(Entries taken from a collection)
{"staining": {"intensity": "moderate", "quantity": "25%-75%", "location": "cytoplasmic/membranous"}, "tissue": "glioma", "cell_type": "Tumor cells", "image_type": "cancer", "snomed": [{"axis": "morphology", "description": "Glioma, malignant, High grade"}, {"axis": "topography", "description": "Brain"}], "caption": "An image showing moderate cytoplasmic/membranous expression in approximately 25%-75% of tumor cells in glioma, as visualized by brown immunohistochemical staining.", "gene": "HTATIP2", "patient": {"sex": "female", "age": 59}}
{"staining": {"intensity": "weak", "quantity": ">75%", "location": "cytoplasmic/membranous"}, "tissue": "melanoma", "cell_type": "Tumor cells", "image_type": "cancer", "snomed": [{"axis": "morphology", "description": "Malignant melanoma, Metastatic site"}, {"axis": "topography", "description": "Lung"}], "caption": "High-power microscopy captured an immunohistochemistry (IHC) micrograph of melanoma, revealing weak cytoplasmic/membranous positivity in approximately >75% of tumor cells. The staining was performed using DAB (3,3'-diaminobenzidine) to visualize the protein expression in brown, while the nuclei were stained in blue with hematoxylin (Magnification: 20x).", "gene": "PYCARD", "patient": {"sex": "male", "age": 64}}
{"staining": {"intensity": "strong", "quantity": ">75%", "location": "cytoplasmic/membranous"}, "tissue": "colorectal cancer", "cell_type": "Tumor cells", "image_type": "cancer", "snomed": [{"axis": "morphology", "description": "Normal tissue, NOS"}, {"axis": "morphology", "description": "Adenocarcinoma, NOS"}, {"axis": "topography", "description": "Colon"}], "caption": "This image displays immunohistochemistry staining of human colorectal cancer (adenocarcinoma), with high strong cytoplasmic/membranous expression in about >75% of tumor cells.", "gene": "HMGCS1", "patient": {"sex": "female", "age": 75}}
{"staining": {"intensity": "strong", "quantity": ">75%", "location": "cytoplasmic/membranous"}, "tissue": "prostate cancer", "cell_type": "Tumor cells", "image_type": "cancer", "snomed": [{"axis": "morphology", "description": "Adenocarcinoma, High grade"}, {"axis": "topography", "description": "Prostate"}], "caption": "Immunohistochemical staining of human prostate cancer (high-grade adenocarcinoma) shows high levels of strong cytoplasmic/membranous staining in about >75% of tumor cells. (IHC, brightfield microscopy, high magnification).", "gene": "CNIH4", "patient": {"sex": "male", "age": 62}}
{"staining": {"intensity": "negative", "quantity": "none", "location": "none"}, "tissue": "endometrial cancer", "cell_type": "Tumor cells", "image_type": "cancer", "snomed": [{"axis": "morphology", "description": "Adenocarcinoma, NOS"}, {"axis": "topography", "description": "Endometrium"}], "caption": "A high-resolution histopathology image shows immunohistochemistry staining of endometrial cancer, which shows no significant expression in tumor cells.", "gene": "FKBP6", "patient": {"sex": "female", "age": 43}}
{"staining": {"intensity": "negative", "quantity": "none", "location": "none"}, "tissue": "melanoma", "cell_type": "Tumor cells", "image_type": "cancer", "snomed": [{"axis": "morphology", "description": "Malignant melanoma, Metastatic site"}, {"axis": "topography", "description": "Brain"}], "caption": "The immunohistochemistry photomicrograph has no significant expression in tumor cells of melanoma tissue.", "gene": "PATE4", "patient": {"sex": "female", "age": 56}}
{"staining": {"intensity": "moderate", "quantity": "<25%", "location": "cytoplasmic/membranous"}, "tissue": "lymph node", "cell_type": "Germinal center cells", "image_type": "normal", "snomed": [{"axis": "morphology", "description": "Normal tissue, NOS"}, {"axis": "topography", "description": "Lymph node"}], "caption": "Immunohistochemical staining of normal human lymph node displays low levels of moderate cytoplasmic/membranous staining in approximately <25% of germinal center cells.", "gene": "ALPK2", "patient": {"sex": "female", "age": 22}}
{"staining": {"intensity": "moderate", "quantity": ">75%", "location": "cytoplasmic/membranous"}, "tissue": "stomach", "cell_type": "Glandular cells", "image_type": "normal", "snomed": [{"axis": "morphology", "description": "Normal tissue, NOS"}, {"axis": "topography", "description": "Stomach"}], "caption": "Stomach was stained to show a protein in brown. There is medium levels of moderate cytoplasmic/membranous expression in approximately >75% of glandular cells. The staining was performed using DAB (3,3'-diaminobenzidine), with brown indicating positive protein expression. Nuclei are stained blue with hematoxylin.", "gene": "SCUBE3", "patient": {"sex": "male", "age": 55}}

• **PROBLEM TO SOLVE**
The answer must be a single number: how many lines in the records above contain the word "Brain".

• **RESPONSE TO THE EXERCISE**
2